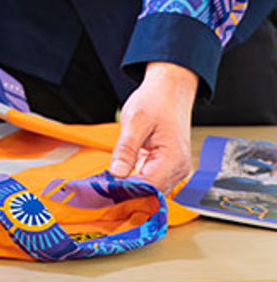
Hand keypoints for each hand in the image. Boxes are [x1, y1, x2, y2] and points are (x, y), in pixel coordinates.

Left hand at [110, 62, 197, 192]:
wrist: (169, 91)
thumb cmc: (156, 102)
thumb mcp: (135, 121)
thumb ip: (126, 149)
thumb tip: (116, 173)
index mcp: (174, 159)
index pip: (150, 186)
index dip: (127, 188)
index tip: (106, 186)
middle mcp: (178, 168)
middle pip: (151, 190)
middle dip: (128, 187)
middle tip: (103, 182)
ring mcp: (174, 169)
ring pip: (150, 187)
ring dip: (131, 182)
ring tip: (112, 175)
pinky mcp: (167, 166)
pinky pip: (150, 177)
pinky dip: (136, 175)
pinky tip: (122, 169)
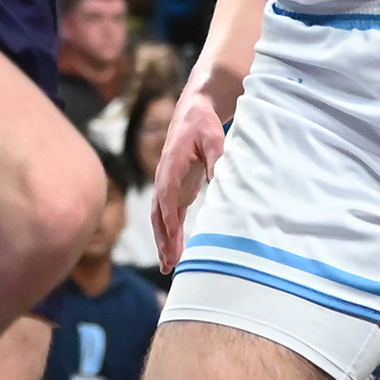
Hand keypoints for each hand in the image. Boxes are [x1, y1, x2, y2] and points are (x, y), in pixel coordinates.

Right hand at [153, 91, 228, 271]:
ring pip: (160, 218)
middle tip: (168, 262)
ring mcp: (167, 186)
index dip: (169, 214)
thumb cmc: (203, 124)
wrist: (192, 113)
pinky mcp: (175, 191)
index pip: (167, 193)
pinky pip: (169, 217)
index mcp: (170, 163)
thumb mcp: (213, 137)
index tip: (172, 234)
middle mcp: (163, 177)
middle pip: (158, 212)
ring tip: (168, 267)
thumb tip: (220, 180)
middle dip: (162, 238)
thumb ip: (217, 158)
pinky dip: (170, 235)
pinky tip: (174, 254)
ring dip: (163, 242)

....................

* _EXERCISE INSTRUCTIONS_
Scan the data above; copy every line where "middle" appears.

* _OUTPUT OF THE EXERCISE_
middle mcp: (178, 168)
middle pip: (151, 190)
middle dip: (128, 187)
middle tip: (103, 182)
middle tip: (168, 262)
middle mcp: (163, 177)
middle pip: (158, 212)
middle dip: (162, 238)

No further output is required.